The worst thing about Roger is my sore heart at losing this demon seed. He's a scary, scared dog but so smart & understands me better than anyone but Daisy. Unfortunately, because Daisy owns me, she doesn't give a shit very often about how my novel is going or how much I wish most parts of Henry's humans' lives were mine. The second worst thing is that he didn't kiss me goodbye, but that, like losing weight & waiting for hurricanes, is an act of nature & nothing you can ask for.

The best thing about the Mally gig is his owner asking if I was prepared to hydrate their elderly cat. The cat's nickname is "Little Boo" but Tim put the question both more and less formally: "You OK with Left Pocket and the bag?" You tell me, but I had a long pause in which I had to put various scenes from The Godfather out of my mind.

The latest act of nature perpetrated upon me is that I got on the scale this morning & it told me I've gained four pounds. Oh God, why hast thou forsaken me??? What did I do? It's one of those "All I Want" days: "All I want is to break 240".

All "All I Want" modes are suspicious, even when I think they're realistic.

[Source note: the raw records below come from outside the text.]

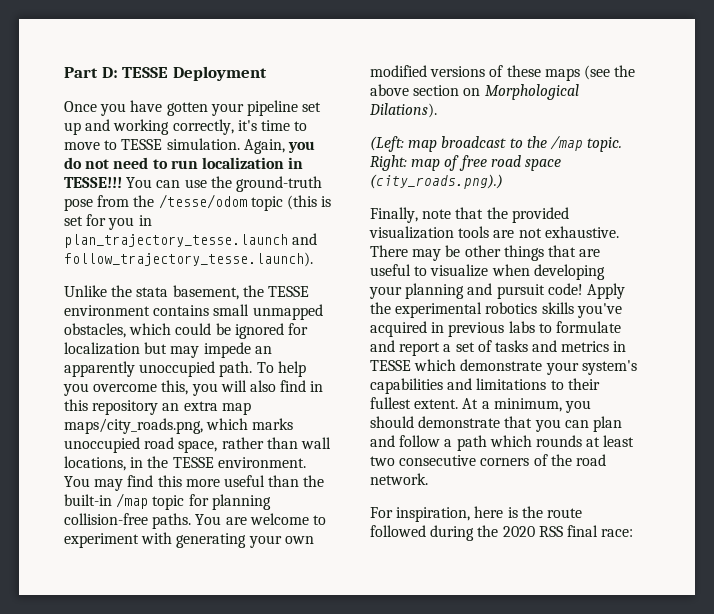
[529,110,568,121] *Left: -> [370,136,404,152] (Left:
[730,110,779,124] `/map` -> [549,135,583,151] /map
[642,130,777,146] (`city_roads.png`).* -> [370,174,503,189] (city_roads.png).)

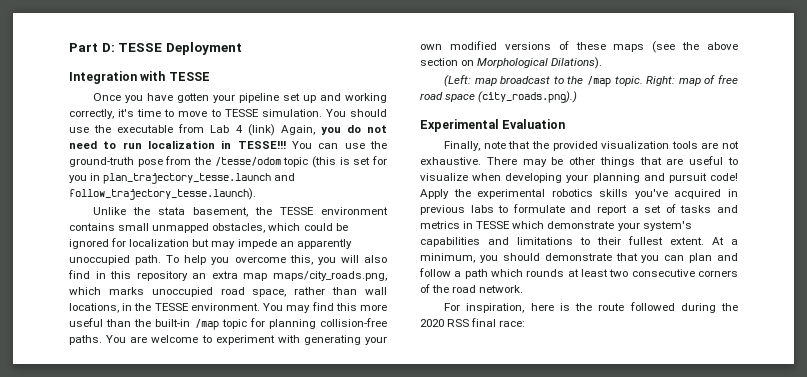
(267, 73) none -> [69,71,210,84] // Integration with TESSE
(240, 144) none -> [325,109,387,117] [69,124,275,136] You should use the executable from Lab 4 (link)
(503, 181) none -> [420,119,566,132] // Experimental Evaluation

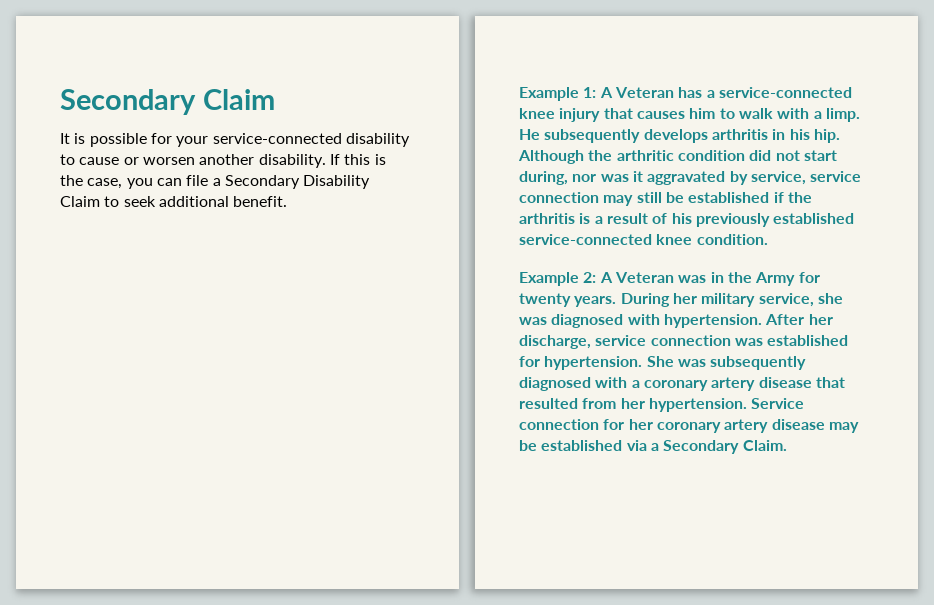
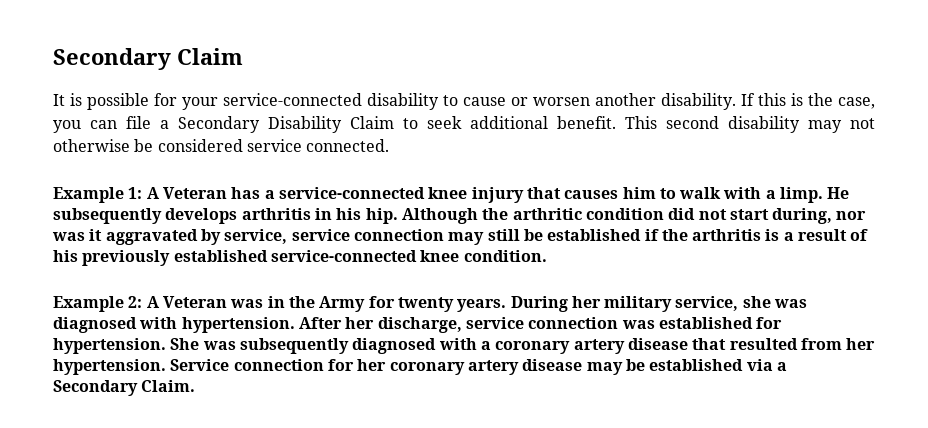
(288, 201) none -> [625,116,875,133] [53,139,390,152] This second disability may not otherwise be considered service connected.

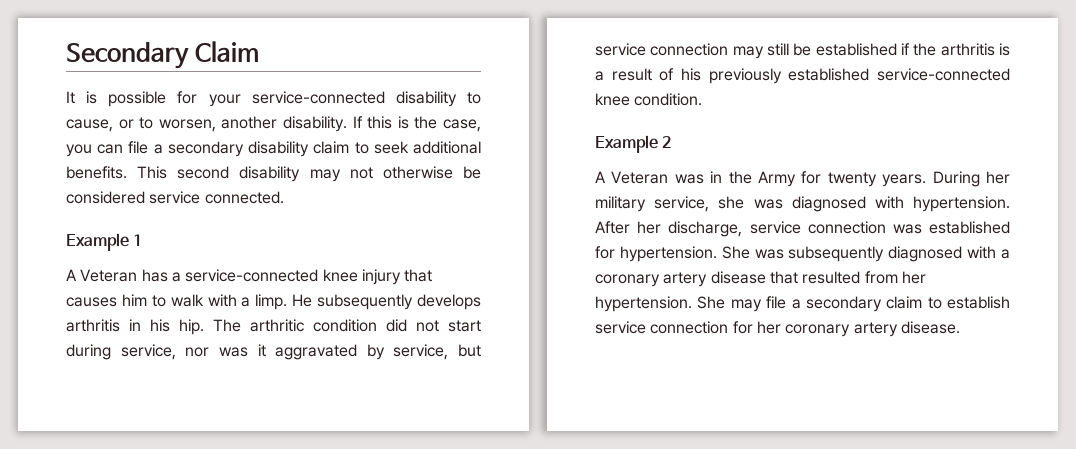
[463,97,590,106] cause or worsen -> [66,117,216,132] cause, or to worsen,
[178,116,394,133] Secondary Disability Claim -> [167,141,350,157] secondary disability claim
[557,116,616,129] benefit. -> [66,166,127,179] benefits.
[128,187,143,199] 1: -> [133,234,143,246] 1 //
[401,208,509,224] Although the -> [213,319,241,332] The
[772,208,833,224] during, -> [66,344,176,360] during service,
(288, 236) none -> [458,344,481,357] but
[128,296,143,308] 2: -> [662,136,672,148] 2 //
[170,359,230,371] Service -> [697,296,1010,312] [595,321,646,334] She may file a secondary claim to establish service
[522,359,787,375] [53,380,196,396] disease may be established via a Secondary Claim. -> [900,321,960,334] disease.

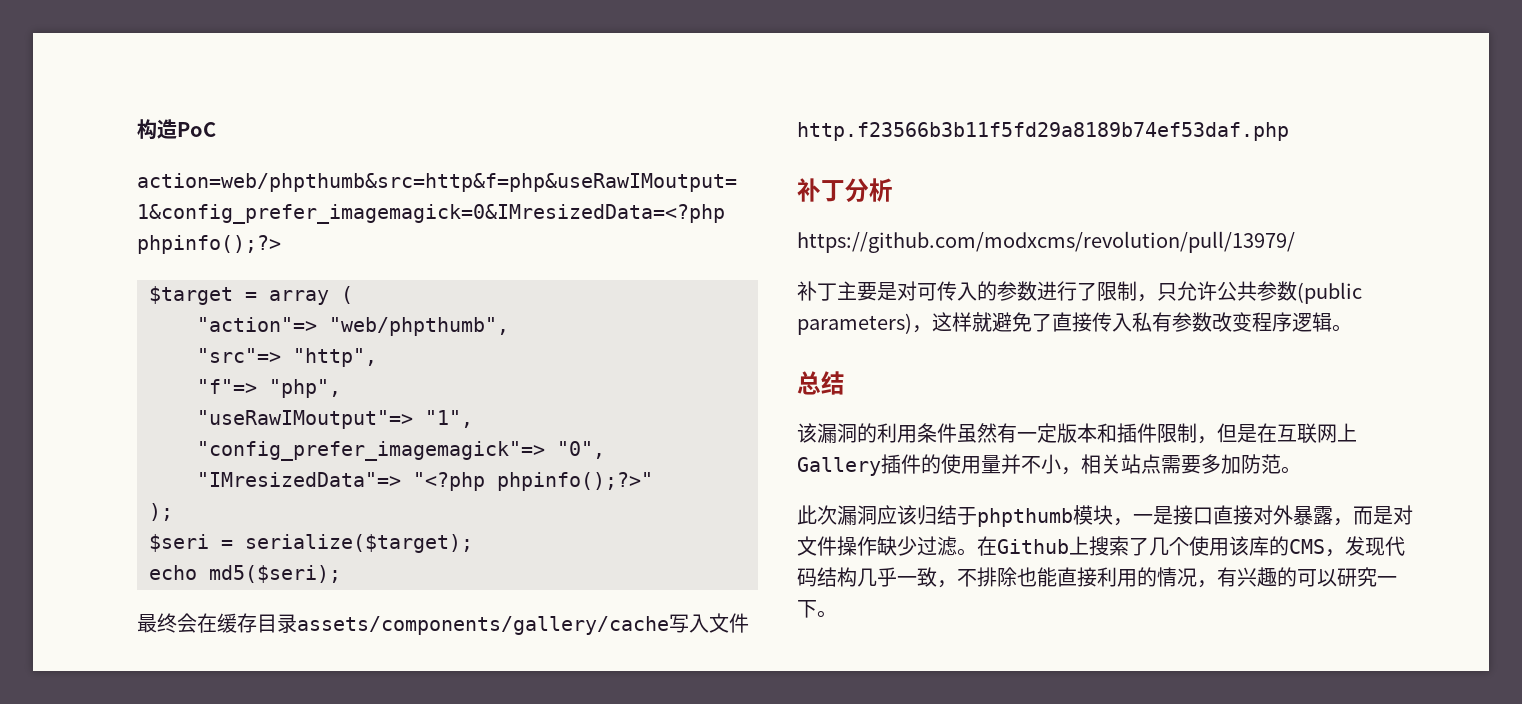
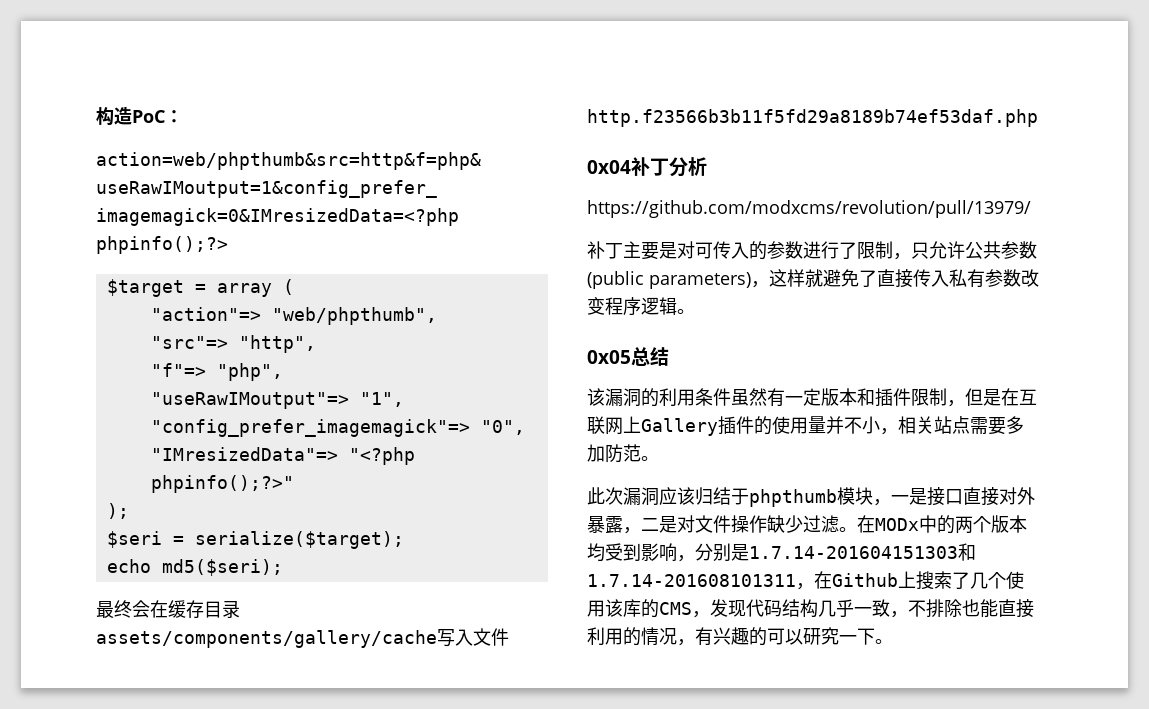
(216, 129) none -> [165,110,183,123] ：
(1289, 131) none -> [587,160,631,174] 0x04
(1352, 328) none -> [587,350,631,364] 0x05
[1353,506,1373,525] 而 -> [641,518,659,531] 二
(997, 546) none -> [875,515,1027,534] [587,543,976,562] [587,571,832,590] MODx中的两个版本均受到影响，分别是1.7.14-201604151303和1.7.14-201608101311，在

I'd like to say, for instance, that all I want is a shower. But I want a cheeseburger more & I want to NOT want a cheeseburger even more than that. Whatever accounts for those four pounds is in the wait-and-see ether.

Still. I really want to break 240.

This is a grab-bag post. I'm listening to Annie Lennox. I cleaned the tops of my stove today & bought a flame-thrower with which to relight the pilot light in my oven. I walked past a Ford Explorer this morning & thought it said "Extortioner," which made me giggle, & when Henry wanted to kiss a baby's feet & I steered him away, I heard myself saying, "You don't eat babies' feet, Silly. You wait until they're toddlers."

I've spent too much time alone lately. Can you tell?

With more to come as Hannah sweeps up from New Jersey.